Beyond that, you persistently attempt to demand that other posters respond to off-topic questions in your little campaign. That tends to look to the staff as though you are simply badgering other posters. I note that you picked up a Mod Note from Marley on the same issue in a separate thread.
Badgering posters, particularly with off-topic “questions” has never been permitted on the SDMB and we are not going to change that practice for you.
I do not see him claiming that he no longer believes in the Copernican theory, only that he agrees that it violates Church doctrine (which it did not) and agreeing that he was wrong to publish those theories in contradiction of the letter that forbade him to do so.

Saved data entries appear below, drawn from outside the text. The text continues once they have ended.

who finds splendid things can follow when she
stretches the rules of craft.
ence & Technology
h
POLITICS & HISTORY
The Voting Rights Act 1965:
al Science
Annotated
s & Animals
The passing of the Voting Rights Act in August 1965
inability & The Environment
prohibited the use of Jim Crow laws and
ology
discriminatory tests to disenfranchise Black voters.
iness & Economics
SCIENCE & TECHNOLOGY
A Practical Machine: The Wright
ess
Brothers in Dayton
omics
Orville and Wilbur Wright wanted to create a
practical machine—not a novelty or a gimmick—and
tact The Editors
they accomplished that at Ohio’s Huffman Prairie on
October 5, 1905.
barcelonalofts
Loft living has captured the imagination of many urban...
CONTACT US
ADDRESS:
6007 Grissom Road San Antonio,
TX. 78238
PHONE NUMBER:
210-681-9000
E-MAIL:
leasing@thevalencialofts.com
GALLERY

Regarding the OP, Reza Aslan appears to agree with the scholarly consensus that Biblical literalism is a recent phenomenon. The professor was interviewed on the Daily Show recently: here is an excerpt from the transcript:
[QUOTE=Reza Aslan and John Oliver]
A: … why are there four gospels? I mean, why, why do we need four? Why not just one? And, frankly, these gospels contradict each other in many, many ways. They, they have different timelines, different, uh, outlines for, for, for events. Now, do you think the people, the, the sort of early Church Fathers who put these gospels together and canonized them didn’t know that?
O: [Chuckle]
A: They didn’t realize that “wait, the infancy narratives in Matthew, and, and Luke don’t match”, that Jesus is crucified on a completely different day in John than he is, in, in the other gospels. Of course they knew that, but they didn’t care because thi- this idea of literalism; that the Bible is literally true is a incredibly new phenomenon.
O: Right, but that, but that’s what’s interesting, because it’s not just that they didn’t care, but that they, that they were not intended to be read literally.

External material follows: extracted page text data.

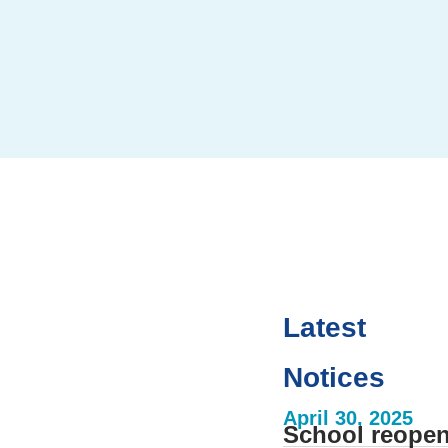
Latest
te
Notices
ool events,
venient place.
April 30, 2025
School reopen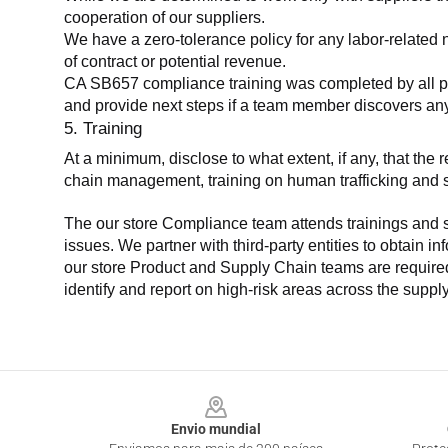
cooperation of our suppliers.
We have a zero-tolerance policy for any labor-related 
of contract or potential revenue.
CA SB657 compliance training was completed by all parti
and provide next steps if a team member discovers a
5. Training
At a minimum, disclose to what extent, if any, that th
chain management, training on human trafficking and sla
The our store Compliance team attends trainings and se
issues. We partner with third-party entities to obtain i
our store Product and Supply Chain teams are required 
identify and report on high-risk areas across the supp
Footer
Envio mundial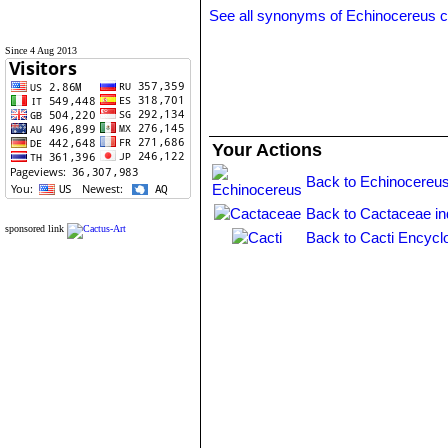
See all synonyms of Echinocereus 
Since 4 Aug 2013
Your Actions
Back to Echinocereus
Back to Cactaceae i
sponsored link
Back to Cacti Encycl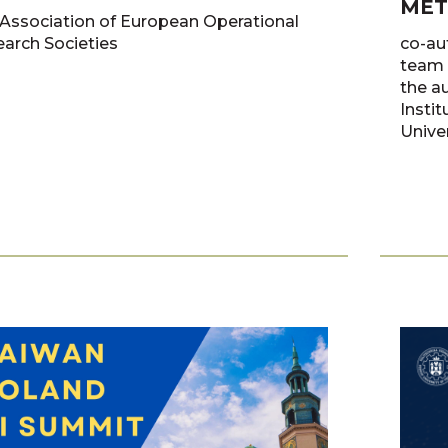
MET
Association of European Operational
arch Societies
co-au
team 
the a
Insti
Univer
Antcza
Żok,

A: They were not intended to do that.
…
A: Fundamentalism is a reaction to the Scientific Revolution of the, of the nineteenth century. It’s a reaction to Christian liberalism. We as a society came to the conclusion that that which is true is that which can be empirically verified.
O: Right.
A: And, I think a group of conservative Christians felt as though that was a threat to them, because unless you can empirically verify the claims of the Bible, then it’s not scientifically true. And, so, they read the Bible as though it were literally true in a way that it was never intended to be read. Instead of understanding that the truth of the scriptures goes far beyond any kind of historical claims that it makes.
O: Right.
A: The truth is about, the, you know, it, it’s about the message that it’s trying to convey. Uh, not about, you know, the sort of dates and, and facts.
[/QUOTE]
Admittedly, Aslan isn’t presenting anything especially original: that literalism is mostly a new development is pretty well understood and obvious to any credentialed historian.
You are special pleading, whether you can admit it or not.
Much more likely meaning 25% likely instead of 2% likely? I quoted John also, but you hooked on Mark and used that to ignore everything. Again, that’s what special pleading, cognitive dissonance, confirmation bias, and cherry picking all look like.
Doth really protest too much. I’d suggest you just read the Gospel again and highlight all the parts where Jesus talks about he, and his dad, sending most of humanity to hell, torment, a furnace of fire, etc.
So if I understand you correctly, there is no being that can hear or answer your prayers, Jesus is not your Lord and Savior. He’s just a guy, who if you personally cherry pick his sayings, you like his philosophy. Is that all correct? If so, what sets Jesus apart from so many other philosophers from ages past?
OK cool, we can directly insult people if we mean it as a joke. You guys should amend the rules to say that.
I’m liberal with the interpretations of my thread titles. I don’t care if they go on tangents, and whether and what the Catholic church determines must be taken literal or not, is no tangent in this thread no matter how much you want it to be.
I was just asking questions. You don’t have to answer, in fact I didn’t expect that you would.